5.6.4. Having more than one mock per test

It’s considered good practice to test only one concern per test. Testing more than one concern can lead to confusion and problems maintaining the test. Having two mocks in a test is the same as testing several end results of the same unit of work. If you can’t name your test because it does too many things, it’s time to separate it into more than one test.

5.6.5. Overspecifying the tests

Avoid mock objects if you can. Tests will always be more readable and maintainable when you don’t assert that an object was called. Yes, there are times when you can use only mock objects, but that shouldn’t happen often.

If more than 5% of your tests have mock objects (not stubs), you might be overspecifying things, instead of testing state changes or value results. In those 5% that use mock objects, you can still overdo it.

If your test has too many expectations (x.received().X() and X.received().Y() and so on), it may become very fragile, breaking on the slightest of production code changes, even though the overall functionality still works.

Testing interactions is a double-edged sword: test it too much, and you start to lose sight of the big picture—the overall functionality; test it too little, and you’ll miss the important interactions between objects.

Here are some ways to balance this effect:

· Use nonstrict mocks when you can (strict and nonstrict mocks are explained in the next chapter). The test will break less often because of unexpected method calls. This helps when the private methods in the production code keep changing.

· Use stubs instead of mocks when you can. If you have more than 5% of your tests with mock objects, you might be overdoing it. Stubs can be everywhere. Mocks, not so much. You only need to test one scenario at a time. The more mocks you have, the more verifications will take place at the end of the test, but usually only one will be the important one. The rest will be noise against the current test scenario.

· Avoid using stubs as mocks if humanly possible. Use a stub only for faking return values into the program under test or to throw exceptions. Don’t verify that methods were called on stubs. Use a mock only for verifying that some method was called on it, but don’t use it to return values into your program under test. Most of the time, you can avoid a mock that’s also a stub but not always (as you saw earlier in this chapter, regarding events).

5.7. Summary

Isolation frameworks are pretty cool, and you should learn to use them at will. But it’s important to lean toward return-value or state-based testing (as opposed to interaction testing) whenever you can, so that your tests assume as little as possible about internal implementation details. Mocks should be used only when there’s no other way to test the implementation, because they eventually lead to tests that are harder to maintain if you’re not careful.

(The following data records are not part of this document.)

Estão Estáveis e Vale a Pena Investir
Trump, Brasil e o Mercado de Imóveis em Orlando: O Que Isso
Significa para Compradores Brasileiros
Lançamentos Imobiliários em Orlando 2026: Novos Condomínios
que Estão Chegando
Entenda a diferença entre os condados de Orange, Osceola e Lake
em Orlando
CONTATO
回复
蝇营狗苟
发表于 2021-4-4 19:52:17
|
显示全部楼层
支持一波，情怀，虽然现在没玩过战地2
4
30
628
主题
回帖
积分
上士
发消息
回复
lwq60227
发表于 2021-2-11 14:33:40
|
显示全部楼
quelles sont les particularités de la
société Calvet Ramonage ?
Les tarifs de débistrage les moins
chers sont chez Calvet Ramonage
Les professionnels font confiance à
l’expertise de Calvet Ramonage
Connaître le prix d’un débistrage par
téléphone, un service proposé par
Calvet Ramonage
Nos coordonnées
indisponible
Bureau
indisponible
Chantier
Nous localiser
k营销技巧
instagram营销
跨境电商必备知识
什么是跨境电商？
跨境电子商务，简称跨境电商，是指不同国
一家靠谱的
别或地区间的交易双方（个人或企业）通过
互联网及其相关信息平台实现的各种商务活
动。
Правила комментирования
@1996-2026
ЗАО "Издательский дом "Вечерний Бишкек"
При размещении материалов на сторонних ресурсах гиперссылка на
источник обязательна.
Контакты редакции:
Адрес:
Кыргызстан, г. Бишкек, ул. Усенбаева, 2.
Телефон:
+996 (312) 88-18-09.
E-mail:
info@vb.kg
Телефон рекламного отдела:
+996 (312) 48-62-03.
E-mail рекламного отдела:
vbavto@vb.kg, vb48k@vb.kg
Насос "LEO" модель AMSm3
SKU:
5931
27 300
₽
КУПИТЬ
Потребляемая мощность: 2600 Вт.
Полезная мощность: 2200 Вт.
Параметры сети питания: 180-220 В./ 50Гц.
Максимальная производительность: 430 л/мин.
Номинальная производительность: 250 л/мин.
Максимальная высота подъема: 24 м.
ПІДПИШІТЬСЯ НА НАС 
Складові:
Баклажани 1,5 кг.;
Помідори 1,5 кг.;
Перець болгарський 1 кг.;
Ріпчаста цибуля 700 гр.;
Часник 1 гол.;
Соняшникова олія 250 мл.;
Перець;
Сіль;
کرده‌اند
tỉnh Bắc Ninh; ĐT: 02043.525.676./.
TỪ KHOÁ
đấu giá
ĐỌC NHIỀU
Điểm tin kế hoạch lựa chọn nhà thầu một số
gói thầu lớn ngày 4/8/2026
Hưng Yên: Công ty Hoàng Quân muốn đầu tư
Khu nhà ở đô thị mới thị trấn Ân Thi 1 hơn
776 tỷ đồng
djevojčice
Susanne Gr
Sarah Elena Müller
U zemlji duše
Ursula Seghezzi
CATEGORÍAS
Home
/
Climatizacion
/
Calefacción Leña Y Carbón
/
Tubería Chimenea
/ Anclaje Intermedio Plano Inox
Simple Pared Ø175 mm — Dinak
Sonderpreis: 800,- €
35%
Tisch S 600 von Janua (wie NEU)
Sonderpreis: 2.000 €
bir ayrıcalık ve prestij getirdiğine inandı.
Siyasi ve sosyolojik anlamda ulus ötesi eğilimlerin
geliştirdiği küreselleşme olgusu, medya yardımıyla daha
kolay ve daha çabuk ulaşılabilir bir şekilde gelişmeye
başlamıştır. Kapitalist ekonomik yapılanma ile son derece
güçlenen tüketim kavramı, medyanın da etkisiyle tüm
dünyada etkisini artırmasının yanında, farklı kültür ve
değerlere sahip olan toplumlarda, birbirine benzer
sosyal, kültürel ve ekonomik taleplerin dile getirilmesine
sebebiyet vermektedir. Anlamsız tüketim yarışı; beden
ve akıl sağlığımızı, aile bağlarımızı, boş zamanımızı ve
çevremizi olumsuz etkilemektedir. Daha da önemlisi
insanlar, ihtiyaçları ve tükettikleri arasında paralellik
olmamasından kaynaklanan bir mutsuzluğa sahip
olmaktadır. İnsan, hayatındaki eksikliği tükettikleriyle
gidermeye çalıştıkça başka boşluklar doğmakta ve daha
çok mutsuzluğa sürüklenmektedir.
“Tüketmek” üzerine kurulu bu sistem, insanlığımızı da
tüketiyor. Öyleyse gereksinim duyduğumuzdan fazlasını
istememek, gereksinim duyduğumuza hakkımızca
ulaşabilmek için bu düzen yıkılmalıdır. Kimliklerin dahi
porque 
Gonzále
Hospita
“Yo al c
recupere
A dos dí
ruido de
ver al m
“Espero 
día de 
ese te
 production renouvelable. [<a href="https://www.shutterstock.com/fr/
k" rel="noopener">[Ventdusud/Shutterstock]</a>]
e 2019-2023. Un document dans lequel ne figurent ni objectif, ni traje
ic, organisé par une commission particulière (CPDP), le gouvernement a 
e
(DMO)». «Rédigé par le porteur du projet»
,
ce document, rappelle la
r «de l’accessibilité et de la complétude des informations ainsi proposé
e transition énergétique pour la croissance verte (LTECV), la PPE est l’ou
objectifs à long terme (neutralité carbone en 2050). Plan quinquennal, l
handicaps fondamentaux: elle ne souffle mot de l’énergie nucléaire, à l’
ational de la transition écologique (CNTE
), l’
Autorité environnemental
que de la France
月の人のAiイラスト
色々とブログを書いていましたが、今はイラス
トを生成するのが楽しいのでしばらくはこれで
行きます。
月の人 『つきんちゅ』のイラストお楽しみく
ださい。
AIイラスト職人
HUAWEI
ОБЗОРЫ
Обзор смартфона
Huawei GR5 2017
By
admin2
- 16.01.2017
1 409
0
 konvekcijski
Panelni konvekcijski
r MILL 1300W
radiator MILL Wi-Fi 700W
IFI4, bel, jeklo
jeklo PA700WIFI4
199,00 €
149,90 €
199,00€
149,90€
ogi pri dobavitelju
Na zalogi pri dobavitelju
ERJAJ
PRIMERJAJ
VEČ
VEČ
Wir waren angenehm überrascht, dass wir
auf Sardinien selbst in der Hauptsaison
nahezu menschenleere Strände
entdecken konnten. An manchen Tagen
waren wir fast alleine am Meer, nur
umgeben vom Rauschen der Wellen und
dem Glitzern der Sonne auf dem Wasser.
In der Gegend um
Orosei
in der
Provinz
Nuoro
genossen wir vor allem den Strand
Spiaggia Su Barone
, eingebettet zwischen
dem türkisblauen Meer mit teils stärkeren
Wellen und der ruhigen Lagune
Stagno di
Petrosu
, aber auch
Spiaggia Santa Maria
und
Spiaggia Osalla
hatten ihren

If more than 5% of your tests have mock objects (not stubs), you might be overspecifying things.

Learn how to use the advanced features of an isolation framework such as NSub, and you can pretty much make sure that anything happens or doesn’t happen in your tests. All you need is for your code to be testable.

You can also shoot yourself in the foot by creating overspecified tests that aren’t readable or will likely break. The art lies in knowing when to use dynamic versus handwritten mocks. My guideline is that when the code using the isolation framework starts to look ugly, it’s a sign that you may want to simplify things. Use a handwritten mock, or test a different result that proves your point but is easier to test.

When all else fails and your code is hard to test, you have three choices: use a super framework like Typemock Isolator (explained in the next chapter), change the design, or quit your job.

Isolation frameworks can help make your testing life much easier and your tests more readable and maintainable. But it’s also important to know when they might hinder your development more than they help. In legacy situations, for example, you might want to consider using a different framework based on its abilities. It’s all about picking the right tool for the job, so be sure to look at the big picture when considering how to approach a specific problem in testing.

In the next chapter, we’ll dig deeper into isolation frameworks and see how their design and underlying implementation affect their abilities.